Dans un autre esprit, Samuel François, styliste de formation, a commencé à sculpter des bijoux en autodidacte, inspiré par les voyages qu’il fait en Italie et dont certaines images l’ont marqué comme des têtes de mort vues à Naples ou des sorts gravés sur des tablettes de plomb, ensuite jetées dans des fontaines, découvertes à Rome. « Je suis fasciné par le côté un peu vénéneux et magie noire de ces objets, par ces références à la mort à la fois effrayantes et théâtrales, confie le créateur. En faire des bijoux est peut-être une façon d’apprivoiser ces peurs.»

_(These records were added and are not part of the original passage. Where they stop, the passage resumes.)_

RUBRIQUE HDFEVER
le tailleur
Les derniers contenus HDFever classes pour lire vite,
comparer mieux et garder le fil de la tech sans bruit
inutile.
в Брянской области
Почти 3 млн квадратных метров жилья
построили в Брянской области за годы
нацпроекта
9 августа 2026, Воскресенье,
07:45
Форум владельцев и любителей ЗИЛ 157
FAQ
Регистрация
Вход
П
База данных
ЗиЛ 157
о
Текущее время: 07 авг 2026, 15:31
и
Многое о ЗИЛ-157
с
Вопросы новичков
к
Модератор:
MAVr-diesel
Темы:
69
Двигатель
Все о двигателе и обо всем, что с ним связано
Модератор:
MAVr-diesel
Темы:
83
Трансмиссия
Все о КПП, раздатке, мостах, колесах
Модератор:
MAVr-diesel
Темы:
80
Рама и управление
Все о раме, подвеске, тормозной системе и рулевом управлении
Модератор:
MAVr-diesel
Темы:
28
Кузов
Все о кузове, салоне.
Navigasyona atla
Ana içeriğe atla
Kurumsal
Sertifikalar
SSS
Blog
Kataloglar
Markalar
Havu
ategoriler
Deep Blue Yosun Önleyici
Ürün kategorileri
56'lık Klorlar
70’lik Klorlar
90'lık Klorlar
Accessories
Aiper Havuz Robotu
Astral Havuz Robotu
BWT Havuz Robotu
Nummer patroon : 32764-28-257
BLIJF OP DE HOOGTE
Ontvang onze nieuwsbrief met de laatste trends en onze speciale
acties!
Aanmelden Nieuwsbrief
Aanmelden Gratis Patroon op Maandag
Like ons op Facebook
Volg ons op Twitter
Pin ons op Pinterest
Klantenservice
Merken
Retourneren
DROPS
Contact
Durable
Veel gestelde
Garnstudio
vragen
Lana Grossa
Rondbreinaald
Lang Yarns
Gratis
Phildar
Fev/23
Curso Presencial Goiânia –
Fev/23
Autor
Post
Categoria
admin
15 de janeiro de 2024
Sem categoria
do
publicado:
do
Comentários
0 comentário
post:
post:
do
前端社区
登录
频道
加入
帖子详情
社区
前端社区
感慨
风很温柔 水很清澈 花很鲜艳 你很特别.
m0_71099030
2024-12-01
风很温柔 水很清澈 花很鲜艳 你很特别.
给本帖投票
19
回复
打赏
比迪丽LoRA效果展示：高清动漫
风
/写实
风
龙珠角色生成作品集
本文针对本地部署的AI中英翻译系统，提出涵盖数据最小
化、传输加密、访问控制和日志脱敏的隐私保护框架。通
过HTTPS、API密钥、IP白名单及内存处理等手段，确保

En Grèce, pays riche en tradition symbolique, la joaillière Lito Karakostanoglou, fondatrice de la marque qui porte son prénom, conçoit des bijoux «pour que les femmes se sentent bien dans leur peau », convaincue qu’ils contribuent à absorber les énergies négatives. La protection est au coeur de son travail et l’oeil est devenu un des motifs incontournables de ses collections. «Je les fais dessiner par un iconographe d’un village près de Moscou, spécialisé dans les icônes des églises orthodoxes. » Lorsqu’elle voyage, la créatrice em
porte toujours un dragon de jade transmis par sa mère qui lui assure d’arriver à bon port. Dans sa boutique d’Athènes, elle a remarqué que « les clientes vont naturellement vers une pierre sans réfléchir ni connaître son énergie mais s’exclament que c’est exactement ce dont elles ont besoin dès qu’on leur en explique les vertus». Cette connaissance fait l’objet d’une curiosité accrue ces dernières années. « En 2013, nous avons créé à la demande de nos élèves un cours baptisé “Amulettes et symboles précieux”, rapporte Inezita Gay-Ecke, professeure à l’École des arts joailliers fondée par Van Cleef & Arpels. Il y a une fascination pour ces bijoux talismans dont la variété est aussi grande que les cultures et les imaginations humaines. » Une qualité leur est cependant commune: l’efficacité de leurs pouvoirs dépend de l’importance et de la valeur qu’on leur confère, qu’il s’agisse d’un coquillage trouvé sur une plage, d’un lien de laine offert par une amie ou d’un pendentif en or transmis par sa grandmère. Les vertus qu’on leur attribue génèrent en nous des pensées positives, or « les scientifiques ont prouvé que ces pensées déclenchent la production d’endorphine et de sérotonine, connues comme des hormones de bien-être», poursuit Inezita Gay-Ecke.
DES SIGNES D’APPARTENANCE
Chez Van Cleef & Arpels, le merveilleux et la dimension magique sont ancrés dans l’identité de la marque. Son motif Alhambra, un trèfle à quatre feuilles stylisé dans les années 70, est devenu une icône. «Cette collection joue sur deux tableaux, note Nicolas Bos, le président de la maison. Elle est rassurante par son symbole, connu pour porter chance, et elle est personnelle car celles qui la portent se l’approprient par le choix de la matière: pierres, nacre, or, bois…»
Selon Dinah Sultan, du bureau de tendances Peclers Paris, porter des bijoux talismans est aussi une façon d’afficher une appartenance à une communauté, celle qui croit à une forme de sorcellerie moderne et, à travers elle, à un nouvel empowerment de la femme. « Les aficionado·as se retrouvent sur Instagram pour livrer leurs expériences, leurs connaissances sur le pouvoir des pierres et partager le nom des personnes à même de les recharger en énergie, indique-t-elle. Choisir un matériau ou un symbole en particulier est une façon de créer ses racines sans se raccrocher au passé familial ni à une religion.» Une spiritualité libre et personnelle à la portée de tou·tes.